Today’s durable student-scientist-teacher partnerships have evolved from yesterday’s one-shot visiting-scientist programs. Lessons learned about the strengths and weaknesses in elementary classrooms have improved and refined the way educators think about these partnerships. Little research exists to document short-term scientists' effectiveness in classroom programs (Larson, Liston, Thiry, & Graf, 2007). The assumption is that a visit from a scientist will improve children’s perceptions of scientists. Bozdin and Gerhinger (2001) and Flick (1990) reported that visiting scientists decreased stereotypical beliefs about scientists. However, Buck, Leslie-Pelecky & Kirby (2002) reported no change in students’ stereotypical images of scientists when three female scientists visited an upper elementary classroom. Farland-Smith (2009) found that interactions with various scientists over a week-long period at a science camp demonstrated a positive impact on middle school girls’ perceptions of scientists. Grossman & Farland-Smith (2020) evaluated the impact of virtual, discussion-based interactions with five scientists on middle school students’ perceptions of scientists. They discovered through technology students’ perceptions of what scientists do, where scientists work, and what scientists look like could be broadened. Therefore, classroom technologies may have opened up new opportunities for disrupting scientists' problematic stereotypes and have supported students in developing more expansive perceptions of science and scientists. Therefore, the kinds of visits and relationships between students, scientists, and teachers can be multifaceted and effective in providing benefits for all involved and thus, worthy of investigation.

Key Terms in this Chapter

Elementary School: Formalized education between the ages of 5-10.

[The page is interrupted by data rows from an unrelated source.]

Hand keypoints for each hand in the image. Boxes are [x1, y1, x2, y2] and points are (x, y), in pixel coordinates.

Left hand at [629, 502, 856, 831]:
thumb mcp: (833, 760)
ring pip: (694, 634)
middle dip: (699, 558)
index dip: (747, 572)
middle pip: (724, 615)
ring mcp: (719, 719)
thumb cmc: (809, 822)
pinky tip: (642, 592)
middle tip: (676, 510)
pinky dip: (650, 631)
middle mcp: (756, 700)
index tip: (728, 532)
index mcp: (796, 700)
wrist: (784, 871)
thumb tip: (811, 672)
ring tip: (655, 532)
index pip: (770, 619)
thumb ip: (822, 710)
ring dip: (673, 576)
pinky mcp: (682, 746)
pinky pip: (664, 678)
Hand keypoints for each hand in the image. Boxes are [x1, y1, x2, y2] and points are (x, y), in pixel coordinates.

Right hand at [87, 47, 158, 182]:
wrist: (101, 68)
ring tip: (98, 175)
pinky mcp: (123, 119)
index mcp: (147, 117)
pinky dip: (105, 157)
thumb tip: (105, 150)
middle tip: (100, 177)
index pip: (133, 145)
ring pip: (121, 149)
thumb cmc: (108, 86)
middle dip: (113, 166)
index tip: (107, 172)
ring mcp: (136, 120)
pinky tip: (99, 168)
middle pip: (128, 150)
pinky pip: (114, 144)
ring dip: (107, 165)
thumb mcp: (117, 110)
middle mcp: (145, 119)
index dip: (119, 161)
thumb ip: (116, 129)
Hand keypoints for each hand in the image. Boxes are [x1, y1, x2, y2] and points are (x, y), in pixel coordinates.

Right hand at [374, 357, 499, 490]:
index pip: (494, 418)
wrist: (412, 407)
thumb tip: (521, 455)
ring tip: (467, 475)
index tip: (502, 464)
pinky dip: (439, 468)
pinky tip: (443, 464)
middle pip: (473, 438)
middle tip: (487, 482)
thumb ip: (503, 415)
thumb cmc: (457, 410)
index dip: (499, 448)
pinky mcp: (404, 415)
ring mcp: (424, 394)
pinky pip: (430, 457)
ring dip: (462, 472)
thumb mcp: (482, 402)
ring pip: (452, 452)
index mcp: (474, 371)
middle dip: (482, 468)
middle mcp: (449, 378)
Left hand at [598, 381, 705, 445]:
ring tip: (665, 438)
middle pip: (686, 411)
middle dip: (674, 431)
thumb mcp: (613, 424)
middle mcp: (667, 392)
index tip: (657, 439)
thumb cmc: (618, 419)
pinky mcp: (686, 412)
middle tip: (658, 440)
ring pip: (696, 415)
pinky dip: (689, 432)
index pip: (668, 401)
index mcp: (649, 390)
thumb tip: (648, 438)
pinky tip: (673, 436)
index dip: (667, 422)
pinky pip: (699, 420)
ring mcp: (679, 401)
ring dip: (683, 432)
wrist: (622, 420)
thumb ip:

Knowledgeable Other: An individual who serves as “the teacher” and dispenses knowledge to others.

Zone of Proximal Development: The distance between the actual developmental level (determined by independent problem solving) and the level of potential development (determined through problem solving) under guidance from an adult/teacher or in collaboration with more capable peers.

Visiting Scientists: Individuals who may be professional scientists or non-professional scientists and visit classrooms to share their knowledge.

Science Vocabulary: Words and or language specific to the discipline of science.

Triad: Triads are systems of three parties in which each party interacts directly and reciprocally with another party and can also operate as an intermediary between the other two parties.

Student-Scientist-Teacher Partnership: Integrative partnerships in which students, teachers, and scientists are involved and benefit.